(Stored data entries)
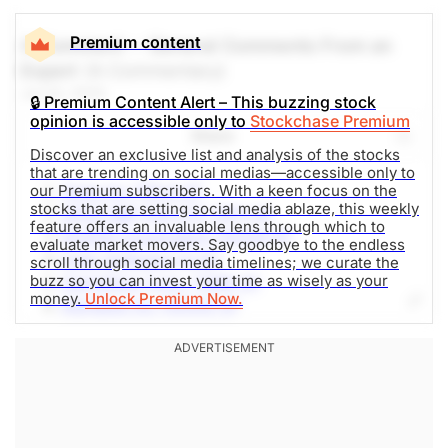
Premium content
A Comment -- General Comments From an
Expert
(A Commentary)
Jul 24, 2025
🔒 Premium Content Alert – This buzzing stock
opinion is accessible only to
Stockchase Premium
Share
Discover an exclusive list and analysis of the stocks
that are trending on social medias—accessible only to
Tesla Inc (TSLA-Q)
our Premium subscribers. With a keen focus on the
stocks that are setting social media ablaze, this weekly
SPDR S&P 500 ETF (SPY-N)
feature offers an invaluable lens through which to
NVIDIA Corporation (NVDA-Q)
evaluate market movers. Say goodbye to the endless
Unity Software (U-N)
scroll through social media timelines; we curate the
buzz so you can invest your time as wisely as your
GameStop Corp. (GME-N)
money.
Unlock Premium Now.
Alphabet Inc (GOOG-Q)
Opendoor Technologies Inc. (OPEN-Q)
Hims & Hers Health (HIMS-N)
Tempest Therapeutics, Inc. (TPST-Q)
Invesco QQQ Trust Series 1 (QQQ-Q)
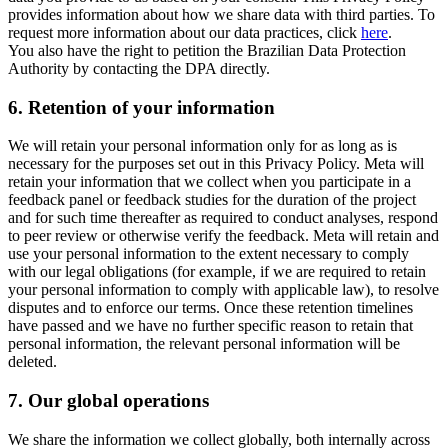
provides information about how we share data with third parties. To
request more information about our data practices, click
here
.
You also have the right to petition the Brazilian Data Protection
Authority by contacting the DPA directly.
6.
Retention of your information
We will retain your personal information only for as long as is
necessary for the purposes set out in this Privacy Policy. Meta will
retain your information that we collect when you participate in a
feedback panel or feedback studies for the duration of the project
and for such time thereafter as required to conduct analyses, respond
to peer review or otherwise verify the feedback. Meta will retain and
use your personal information to the extent necessary to comply
with our legal obligations (for example, if we are required to retain
your personal information to comply with applicable law), to resolve
disputes and to enforce our terms. Once these retention timelines
have passed and we have no further specific reason to retain that
personal information, the relevant personal information will be
deleted.
7.
Our global operations
We share the information we collect globally, both internally across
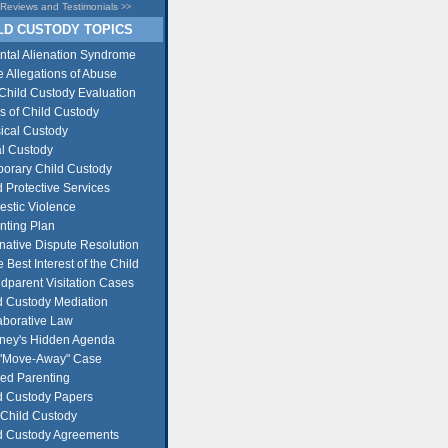
Reviews and Testimonials
>>
D CUSTODY TOPICS
ntal Alienation Syndrome
e Allegations of Abuse
Child Custody Evaluation
s of Child Custody
ical Custody
l Custody
orary Child Custody
d Protective Services
stic Violence
nting Plan
rnative Dispute Resolution
e Best Interest of the Child
dparent Visitation Cases
d Custody Mediation
aborative Law
rney's Hidden Agenda
"Move-Away" Case
ed Parenting
d Custody Papers
Child Custody
d Custody Agreements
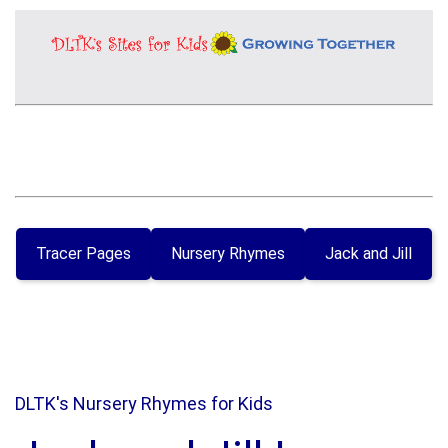
Tracer Pages
Nursery Rhymes
Jack and Jill
DLTK's Nursery Rhymes for Kids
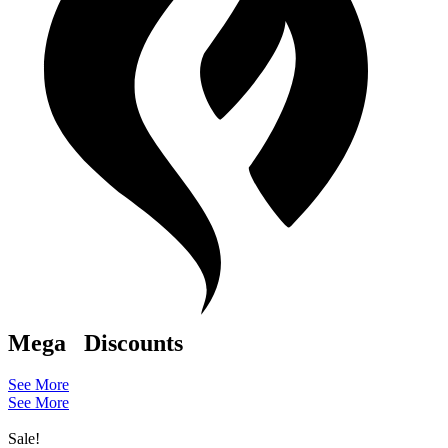
Mega
Discounts
See More
See More
Sale!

EXERCISE AIM:
Quote the lines of the items starting at the line that contains "Reviews and Testimonials" and ending at the end of the items, leaving out the pictures.

OUTPUT:
Reviews and Testimonials
>>
D CUSTODY TOPICS
ntal Alienation Syndrome
e Allegations of Abuse
Child Custody Evaluation
s of Child Custody
ical Custody
l Custody
orary Child Custody
d Protective Services
stic Violence
nting Plan
rnative Dispute Resolution
e Best Interest of the Child
dparent Visitation Cases
d Custody Mediation
aborative Law
rney's Hidden Agenda
"Move-Away" Case
ed Parenting
d Custody Papers
Child Custody
d Custody Agreements
Tracer Pages
Nursery Rhymes
Jack and Jill
DLTK's Nursery Rhymes for Kids
Mega
Discounts
See More
See More
Sale!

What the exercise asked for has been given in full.